• [ABOUT THIS EXERCISE]: Will you write out the data exactly, excluding every picture?

• [DATASET EXCERPTS]:
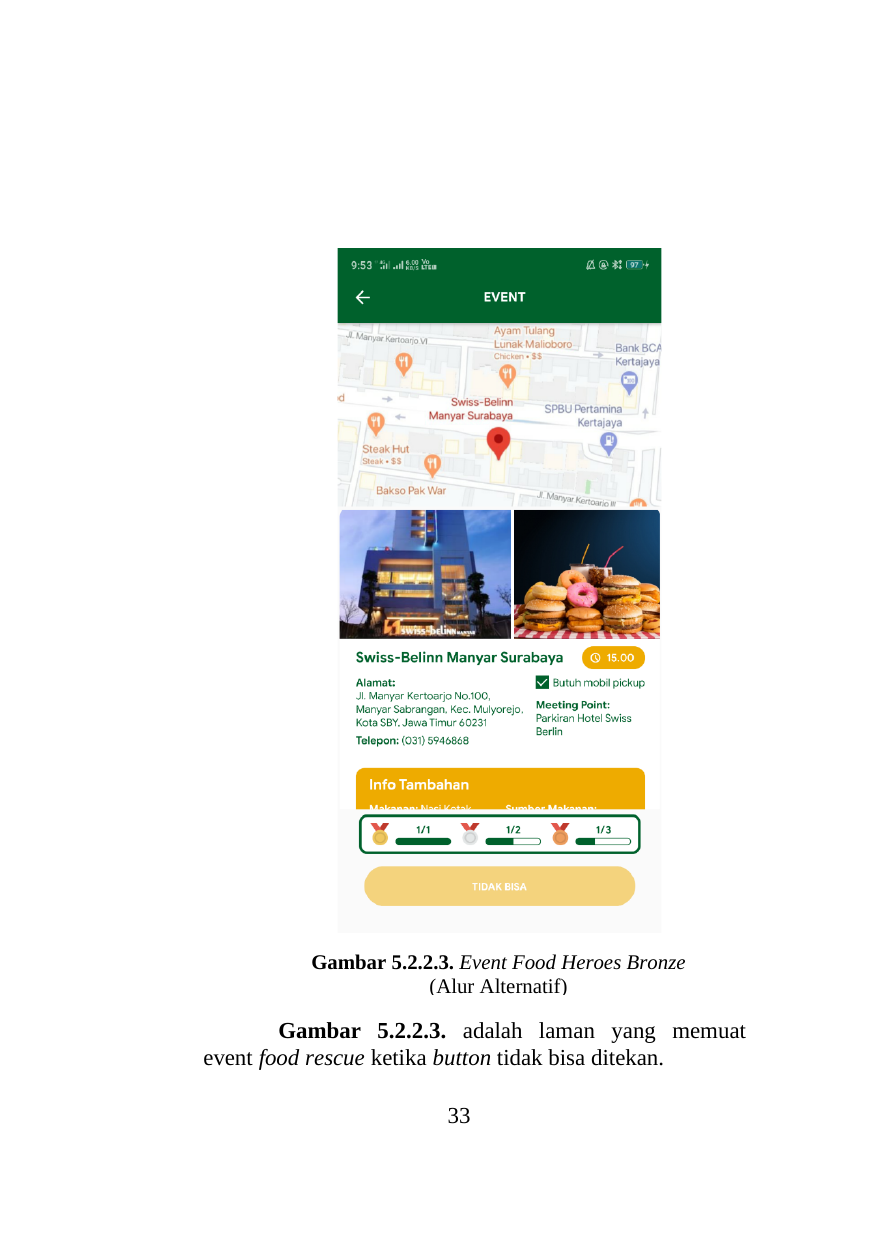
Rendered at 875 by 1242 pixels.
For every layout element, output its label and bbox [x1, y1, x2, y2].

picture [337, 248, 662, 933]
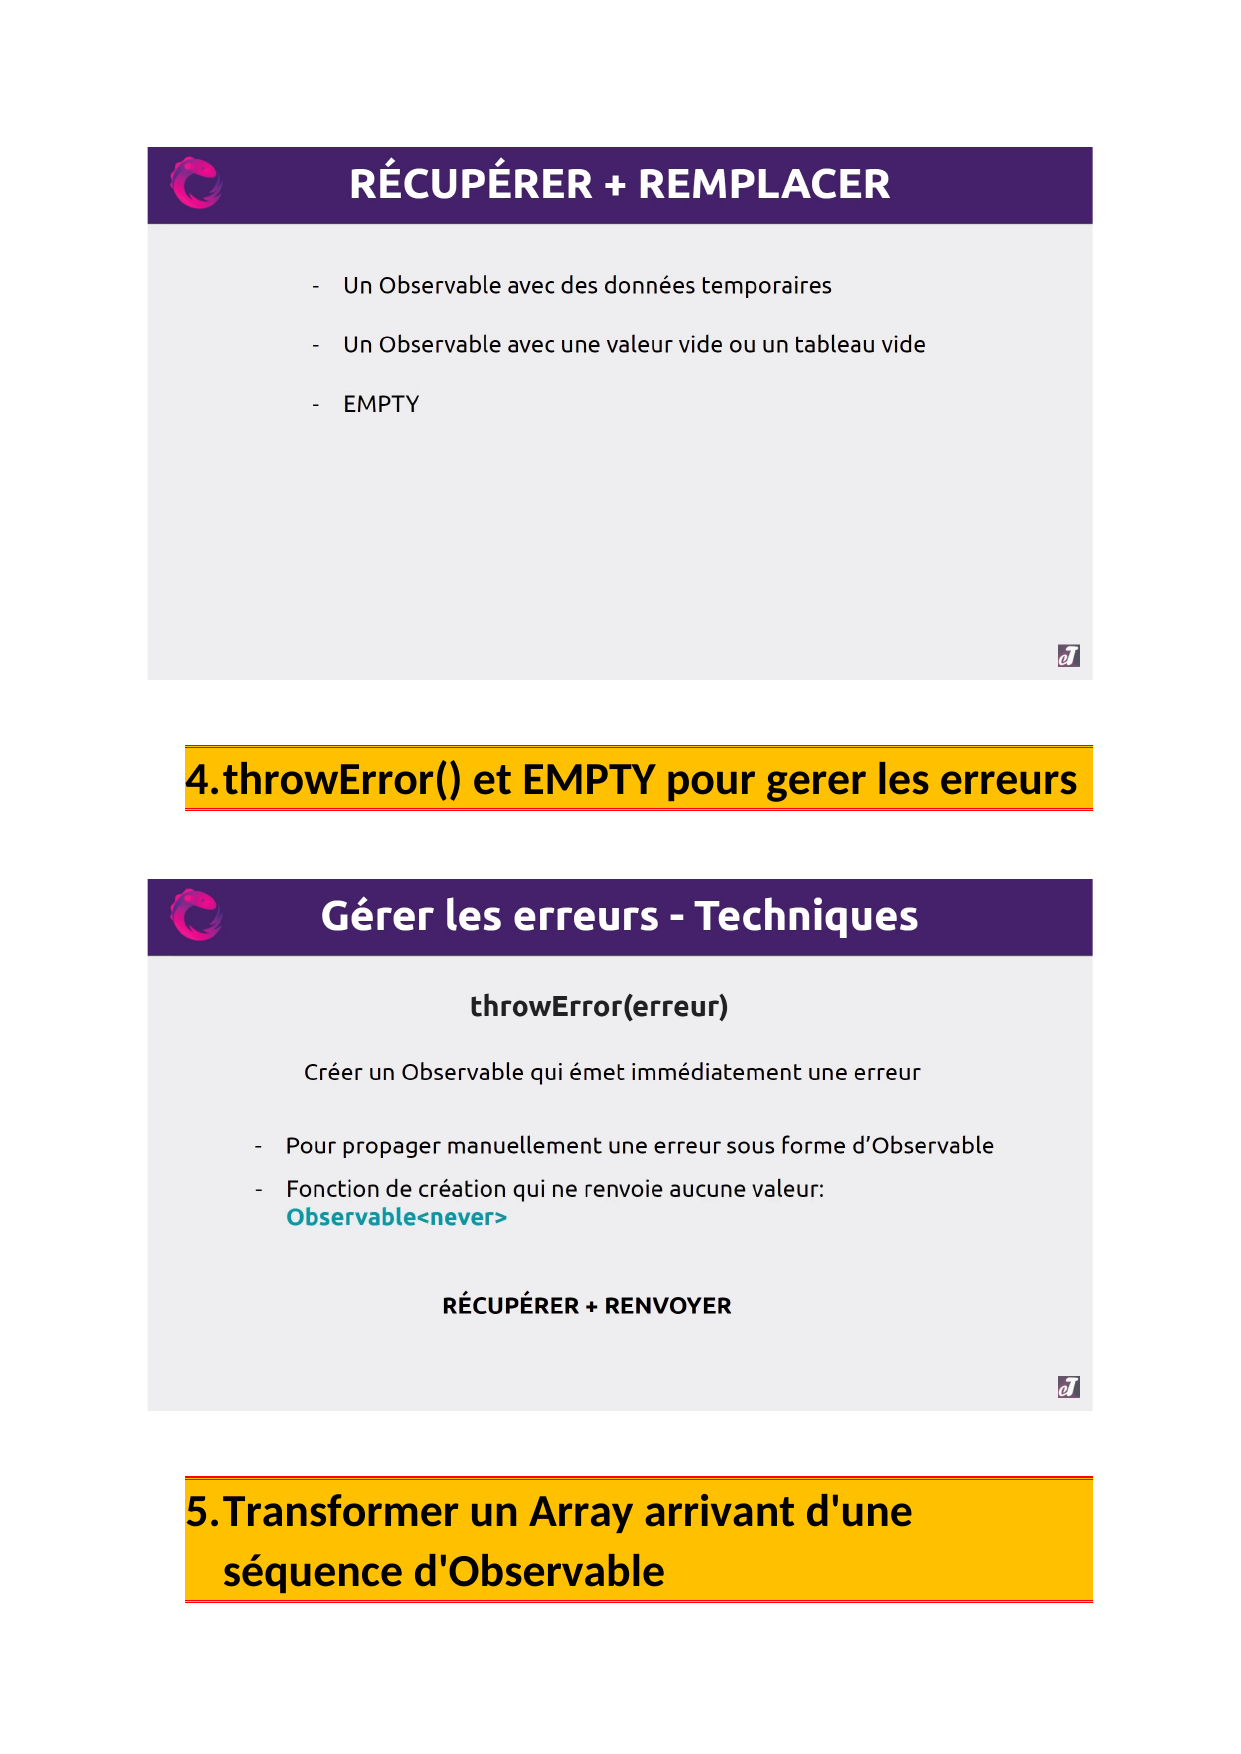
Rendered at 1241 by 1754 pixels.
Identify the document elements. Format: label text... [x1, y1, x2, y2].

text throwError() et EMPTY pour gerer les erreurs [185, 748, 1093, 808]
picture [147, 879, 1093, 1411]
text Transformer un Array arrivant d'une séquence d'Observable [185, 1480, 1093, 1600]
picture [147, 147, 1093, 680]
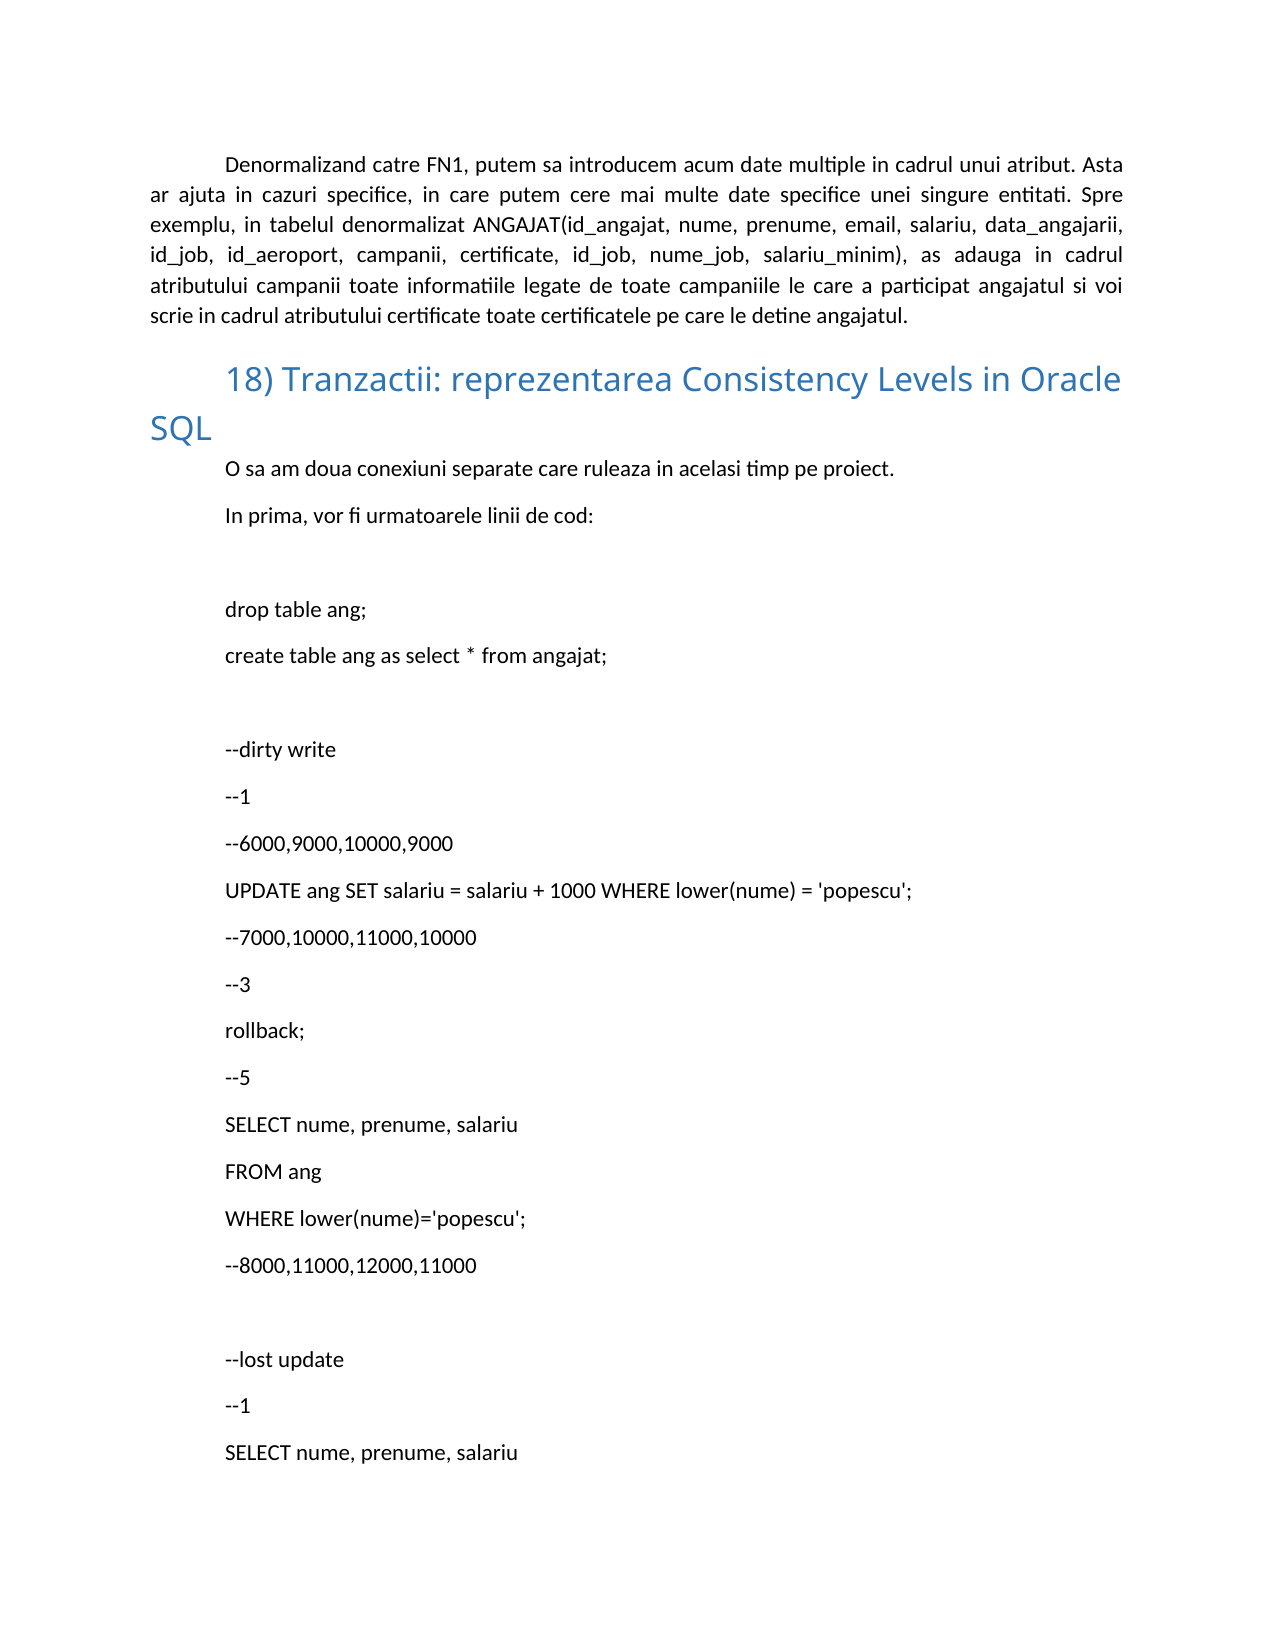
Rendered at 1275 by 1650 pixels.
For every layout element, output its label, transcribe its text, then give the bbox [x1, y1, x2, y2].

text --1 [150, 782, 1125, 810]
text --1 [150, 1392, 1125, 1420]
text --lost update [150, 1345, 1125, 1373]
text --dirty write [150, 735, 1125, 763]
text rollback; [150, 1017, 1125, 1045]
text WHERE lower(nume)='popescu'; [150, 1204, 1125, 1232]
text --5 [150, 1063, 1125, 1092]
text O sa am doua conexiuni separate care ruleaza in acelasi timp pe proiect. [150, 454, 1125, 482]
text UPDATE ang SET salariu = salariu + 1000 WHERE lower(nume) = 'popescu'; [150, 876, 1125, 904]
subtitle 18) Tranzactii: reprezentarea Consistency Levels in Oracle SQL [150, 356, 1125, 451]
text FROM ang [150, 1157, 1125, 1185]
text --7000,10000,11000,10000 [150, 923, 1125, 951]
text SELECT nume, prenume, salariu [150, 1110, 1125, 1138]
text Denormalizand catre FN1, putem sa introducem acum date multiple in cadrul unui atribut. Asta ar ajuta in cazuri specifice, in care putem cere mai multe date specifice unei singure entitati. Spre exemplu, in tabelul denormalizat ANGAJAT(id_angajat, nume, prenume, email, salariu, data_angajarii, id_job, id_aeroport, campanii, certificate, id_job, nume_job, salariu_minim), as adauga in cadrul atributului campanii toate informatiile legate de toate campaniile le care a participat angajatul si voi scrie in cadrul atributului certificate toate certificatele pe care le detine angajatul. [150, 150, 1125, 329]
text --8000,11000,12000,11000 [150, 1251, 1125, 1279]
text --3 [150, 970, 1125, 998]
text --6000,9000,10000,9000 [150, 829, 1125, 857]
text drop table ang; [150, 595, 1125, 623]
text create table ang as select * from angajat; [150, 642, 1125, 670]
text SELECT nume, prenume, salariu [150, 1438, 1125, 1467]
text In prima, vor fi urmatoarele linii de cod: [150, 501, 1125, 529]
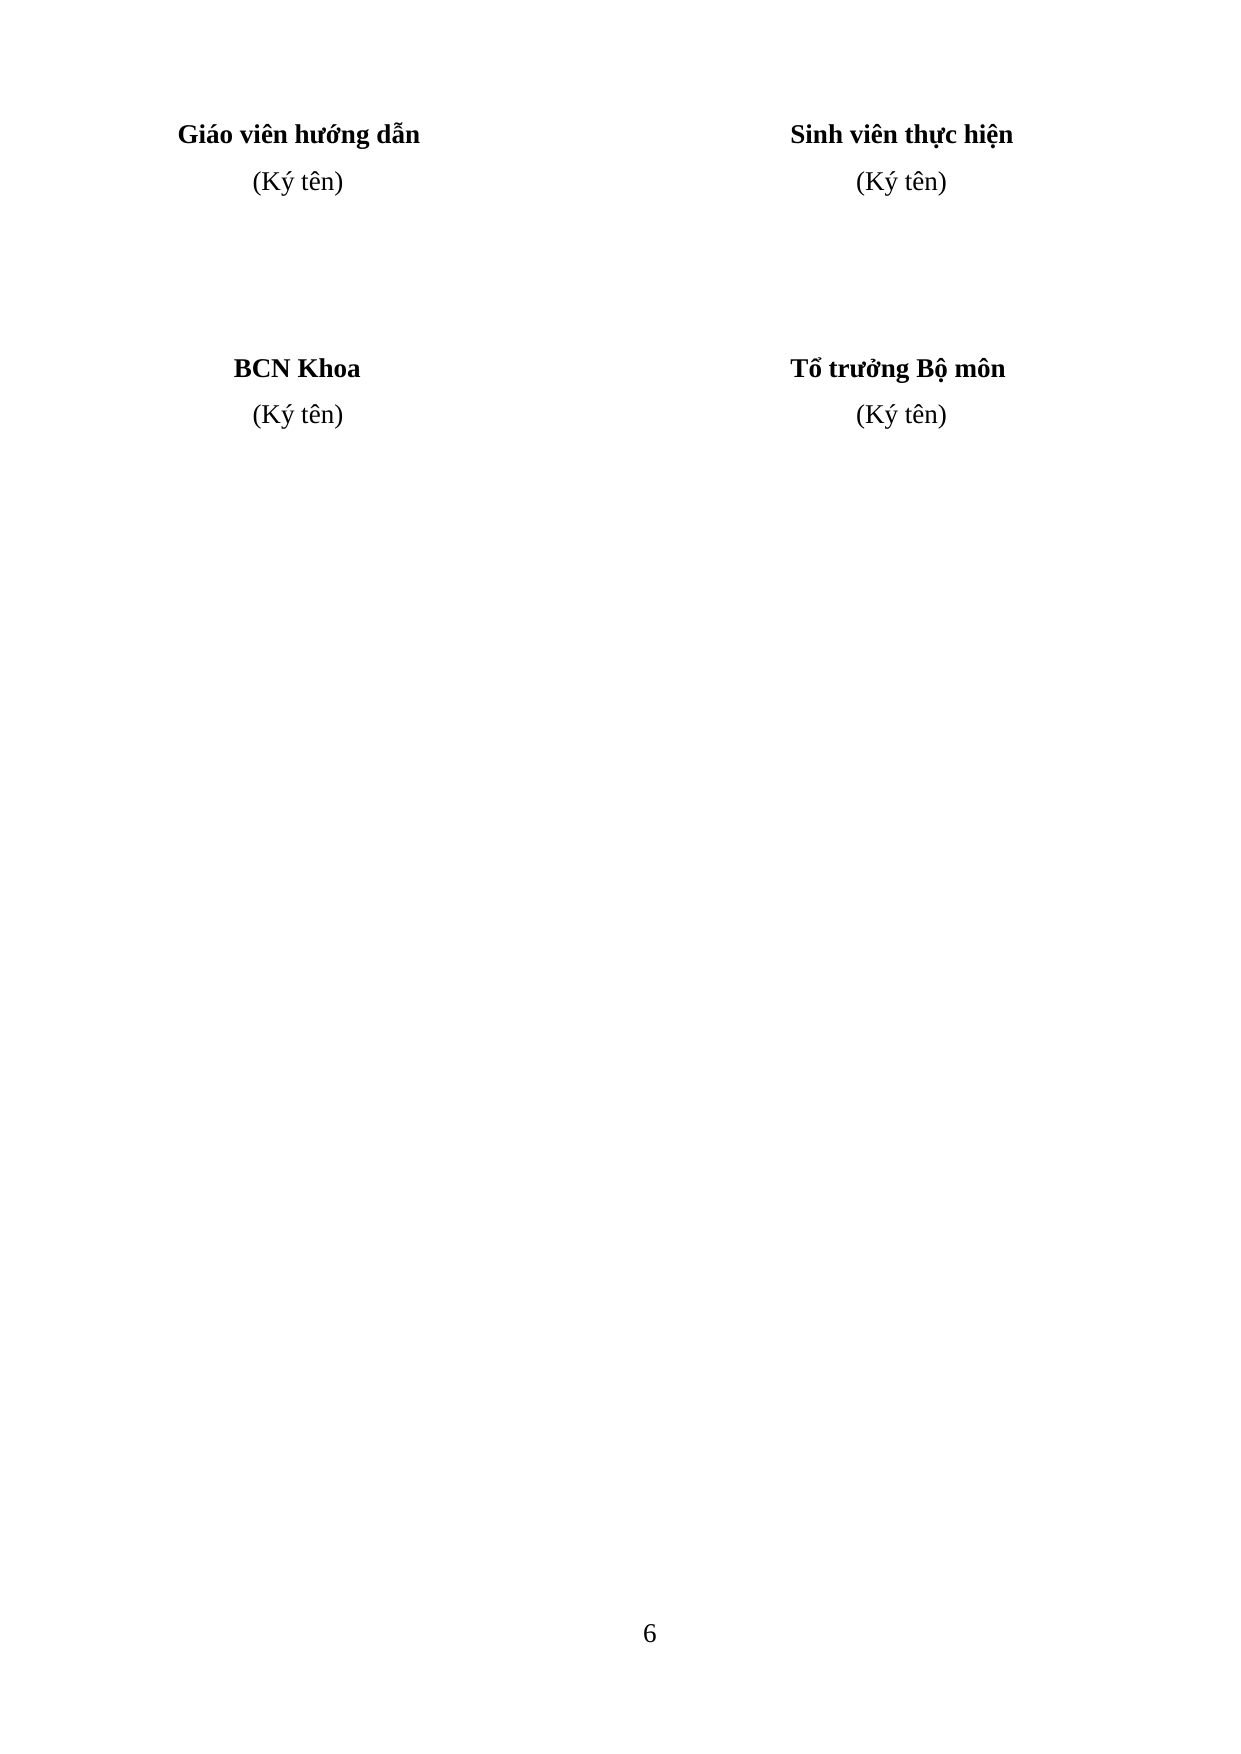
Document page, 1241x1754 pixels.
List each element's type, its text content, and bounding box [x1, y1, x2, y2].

• [REPLY]:
Rendered at 875 by 1242 pixels.
For every layout element, output its label and bbox [x1, y1, x2, y2].

picture [337, 248, 662, 933]
Rendered at 1241 by 1754 pixels.
Identify the document elements. Format: label text... [x1, y1, x2, y2].

text throwError() et EMPTY pour gerer les erreurs [185, 748, 1093, 808]
picture [147, 879, 1093, 1411]
text Transformer un Array arrivant d'une séquence d'Observable [185, 1480, 1093, 1600]
picture [147, 147, 1093, 680]
Rendered at 1275 by 1650 pixels.
For every layout element, output its label, transcribe its text, then give the bbox [x1, y1, x2, y2].

text --1 [150, 782, 1125, 810]
text --1 [150, 1392, 1125, 1420]
text --lost update [150, 1345, 1125, 1373]
text --dirty write [150, 735, 1125, 763]
text rollback; [150, 1017, 1125, 1045]
text WHERE lower(nume)='popescu'; [150, 1204, 1125, 1232]
text --5 [150, 1063, 1125, 1092]
text O sa am doua conexiuni separate care ruleaza in acelasi timp pe proiect. [150, 454, 1125, 482]
text UPDATE ang SET salariu = salariu + 1000 WHERE lower(nume) = 'popescu'; [150, 876, 1125, 904]
subtitle 18) Tranzactii: reprezentarea Consistency Levels in Oracle SQL [150, 356, 1125, 451]
text FROM ang [150, 1157, 1125, 1185]
text --7000,10000,11000,10000 [150, 923, 1125, 951]
text SELECT nume, prenume, salariu [150, 1110, 1125, 1138]
text Denormalizand catre FN1, putem sa introducem acum date multiple in cadrul unui atribut. Asta ar ajuta in cazuri specifice, in care putem cere mai multe date specifice unei singure entitati. Spre exemplu, in tabelul denormalizat ANGAJAT(id_angajat, nume, prenume, email, salariu, data_angajarii, id_job, id_aeroport, campanii, certificate, id_job, nume_job, salariu_minim), as adauga in cadrul atributului campanii toate informatiile legate de toate campaniile le care a participat angajatul si voi scrie in cadrul atributului certificate toate certificatele pe care le detine angajatul. [150, 150, 1125, 329]
text --8000,11000,12000,11000 [150, 1251, 1125, 1279]
text --3 [150, 970, 1125, 998]
text --6000,9000,10000,9000 [150, 829, 1125, 857]
text drop table ang; [150, 595, 1125, 623]
text create table ang as select * from angajat; [150, 642, 1125, 670]
text SELECT nume, prenume, salariu [150, 1438, 1125, 1467]
text In prima, vor fi urmatoarele linii de cod: [150, 501, 1125, 529]
Document page, 1241x1754 pixels.
List each element's type, its text content, and bounding box [x1, y1, x2, y2].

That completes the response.